Besonders der Unteroffizier ist ein sehr netter Junge, der sich famos zu mir stellt. Ich könnte von allen meinen Stubengenossen der Vater sein. Auch einer unserer Offiziere stellte schmunzelnd fest, dass ich 17 Jahre älter sei als ihr. Nur der Major und der Oberleutnant sind älter. Ich bin auch der einzige Flieger hier beim Stab, das andere sind alles Chargen.

Sind nun die beiden rückständigen Paketchen endlich bei Euch angekommen. Es wäre doch jammerschade, wenn sie verloren gegangen wären.
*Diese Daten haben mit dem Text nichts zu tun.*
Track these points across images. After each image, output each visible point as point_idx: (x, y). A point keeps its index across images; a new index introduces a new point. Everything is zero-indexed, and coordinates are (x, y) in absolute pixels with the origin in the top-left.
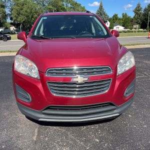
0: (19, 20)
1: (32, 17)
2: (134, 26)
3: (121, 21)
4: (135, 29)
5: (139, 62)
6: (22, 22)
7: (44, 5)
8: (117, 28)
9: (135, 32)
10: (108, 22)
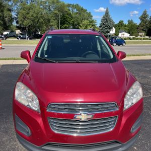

In diesem Monat wird wohl mit Urlaub nichts mehr werden ich muss erst restlos eingearbeitet sein, das sehe ich ein, aber im Februar wird es klappen. Du Lotting, ich habe mir was überlegt. Wir haben noch nie eine Reise zusammen gemacht und wenn ich erst wieder im Betrieb zu Hause drin bin, wird es wieder nichts. Also müssen wir eine Reise von 14 Tagen machen, bevor ich wieder im Betrieb bin, also zwischen Abrüstung und wieder Anfang der Arbeit. Und dafür müssen wir beide schon jetzt sparen. Was hältst du davon?

 

Meine Post schicke bitte wieder an meine alte Feldpostnummer L 14401 Lg.P.A. Amsterdam über Bentheim aber an Soldat E. Hildebrand adressiert. Der Weg über Hildebrandt und Kurier ist mir doch sicherer.

So nun grüße und küsse ich Dich herzlich, mein süßes Frauchen.

Dein Mann.

Herzliche Grüße auch an die Kinderchen, Mutter, Romy und Anneliese, über deren Brief ich mich sehr gefreut habe.

Harald hat anscheinend Stempel ausprobiert: Geheim! Durch Kurier! Geheime Kommandosache.